--- Text section ---
* start *
The news these days is filled with talk about “identity politics,” which is the idea that your membership in a group — particularly a group that has experienced oppression or discrimination — dictates your political agenda. More controversially, it holds that people who are not members of that group cannot understand your life experience, and therefore have no right to speak for you. In this context, identity can be considered simply a collection of categories into which one fits. In any political discussion, I would be considered an old, straight, white, cisgender, Jewish American man.

But does that description really constitute my identity? After all, I didn’t invent those categories. I may have some beliefs about which I fit into, but other people — or society at large — may have different beliefs. If neo-Nazis start rounding up Jews, it won’t help for me to tell them that I’ve never practiced Judaism. In practice, they get to decide my identity; I don’t.

I think that if “identity” is to have any real meaning, it would have to be something that’s inherent in me, not something that’s determined by others. And yet, when people talk about their own experience of establishing an identity, they tend to use those same externally defined categories. We’ve all heard people say “I thought I was straight, but I realized that I’m gay.” “I was assigned male at birth, but I’ve always been a woman.” “My light skin makes people think I’m white, but I’m really Black.” Of course these distinctions have real social and political consequences, but fitting into a particular group or category can hardly constitute who one really is.
* end *
--- Dataset section ---
* start *
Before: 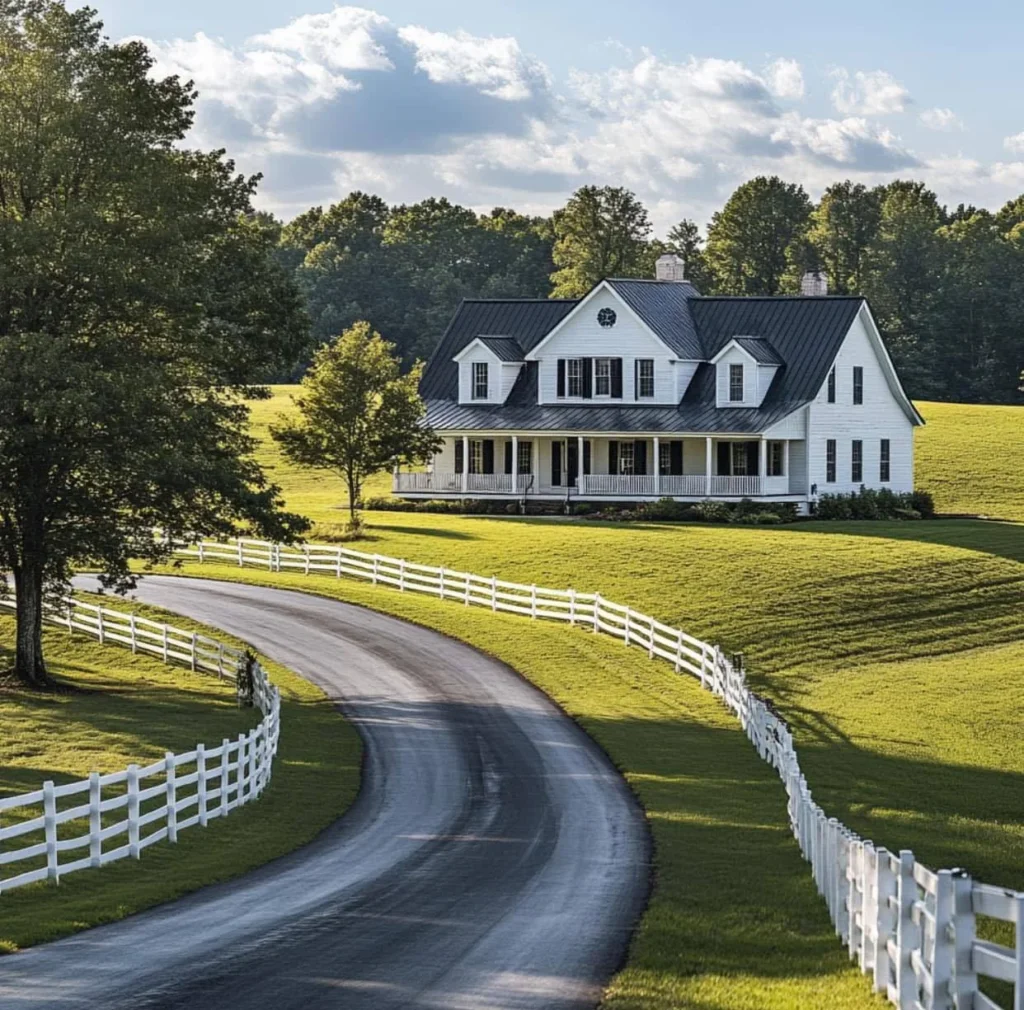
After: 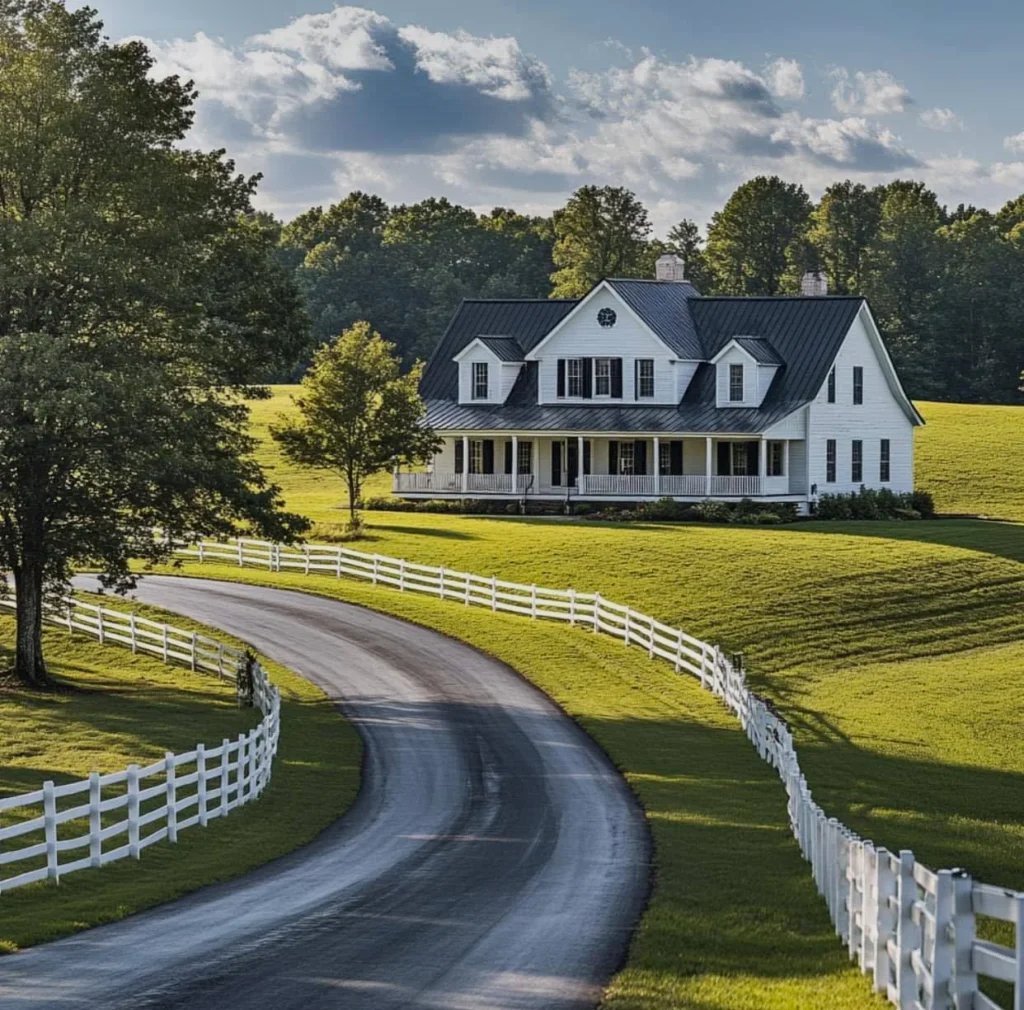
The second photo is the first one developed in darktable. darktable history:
shadows and highlights: shadows 79.55, white point adjustment -9.26, highlights -61.2, soften with gaussian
* end *
--- List of tasks ---
(a) In the identity text, how would the writer be described in any political discussion?
(b) Print the part of the identity text between "But does that" and "identity; I don’t.", inclusive.

--- Answers to the exercise ---
(a) As an old, straight, white, cisgender, Jewish American man.

(b)
But does that description really constitute my identity? After all, I didn’t invent those categories. I may have some beliefs about which I fit into, but other people — or society at large — may have different beliefs. If neo-Nazis start rounding up Jews, it won’t help for me to tell them that I’ve never practiced Judaism. In practice, they get to decide my identity; I don’t.